◆ 必須の作業 ◆
- A) 若者と地域連携についての抜粋によると、全3回の市民講座の第1回はどこで行われましたか。
- B) 若者と地域連携についての抜粋を、最後の文の後から書き継いでください。

◆ 抜粋 ◆
########

また、私からは「『18歳選挙権時代』の若者と地域連携」と題した総括をさせていただき、①「日本の若者は政治に関心がない」という俗説に踊らされ、短絡的に若者の投票率の「低さ」を嘆き、「子ども」と「大人」の境界線や距離感を明確化していく議論にはあまり意義がないこと、②「政治参加」と声高に叫ぶのではなく、「大人」の方から若者の「地域参加」や「社会参加」の多種多様な方法に向き合い、等身大の若者の「現在」に寄り添い、その声を公共的な場に再設定していくことが、「緊急」で、かつ「重要」な公共政策上の課題となること、等の内容をお話させていただきました。

 

当該アンケートの内容に関しては、いずれ何らかの形で公表したいと思っておりますが、関心のある方は資料等を提供させていただきますので個別にご連絡ください。

 (2月23日の「市民教育講座』第2回でも関連する話題を提供させていただきます)

 

なお、アンケート調査に関しては、2017年2月11日の『信濃毎日新聞』(29面)、当日の様子は、2月18日の『信濃毎日新聞』(29面)で取り上げて頂いておりますので、関心のある方はご確認ください。

 

【講演】市民教育講座 第1回「『子ども』の現在~何が社会で起こっているのか~ 」

全3回にわたる「市民講座」の第1回(2月9日)が、松本市中央公民館(Mウイング)にて行われました。

########

◆ データ項目 ◆

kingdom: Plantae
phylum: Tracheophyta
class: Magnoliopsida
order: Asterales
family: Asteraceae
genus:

########

◆ 回答 ◆
- A) 松本市中央公民館(Mウイング)で行われました。

- B)
全体を貫くテーマは、『現代の子ども・若者事情〜未来を託す彼らに、大人は、社会はどうあるべきか〜 』です。

 

雪の影響で足元が悪い中、現役高校生から80歳代の方まで幅広い世代の方に参加いただき、本当にありがとうございました。

 

第1回では、「『子ども』の現在~何が社会で起こっているのか~ 」と題して、不登校、引きこもり、子ども貧困、児童虐待、外国由来の子ども支援等について、子どもを取り巻く現在を浮き彫りにし、今後の対応方法のあり方を議論しました。

 

次回、第2回(2月23日)では、
「『若者』の現在~18歳選挙権時代 若者は何を考えているか~」
と題して、大学生を対象とした信濃毎日新聞との共同調査や「信州大学松本キャンパス大学生活アンケート2017」の結果を踏まえて、主権者教育や若者の社会参画について考えます。

 

現時点でも第2回及び第3回の参加受付をしているようですので、ご関心のある方は、ご連絡ください。引き続きよろしくお願いします。

 

【講演】「これからの学校と家庭・地域の連携のあり方を考える」@松本市小中学校事務研究会冬期研修会

本日は、今年1本目の講演の仕事。

 

松本市小中学校事務研究会の冬季研修会@あずさ会館にお招きいただき、

「これからの学校と家庭・地域連携のあり方」に関する講演をさせていただきました。

 

「学校事務職員」を対象者とした講演は初めてでしたが、

講演準備のプロセスだけでも改めてこれまでの学校事務職員を対象とした先行研究や職務をめぐる議論を参照させていただいたこともあり、大変勉強になりました。

 

「学校事務職員」を対象とした研究は、教育行政学の主要な研究対象の一つでもありますので、引き続きその動向をキャッチアップしていくともに、職務のあり方をめぐる規範論も構想していきたいと思っています。

 

改めて貴重な機会を与えていただきどうもありがとうございました。

 

【書評】荒井英治郎「鈴木大裕『崩壊するアメリカの公教育』」『月刊高校教育』2016年12月号,学事出版,94頁。

【書評】荒井英治郎「鈴木大裕『崩壊するアメリカの公教育』」『月刊高校教育』2016年12月号,学事出版,94頁。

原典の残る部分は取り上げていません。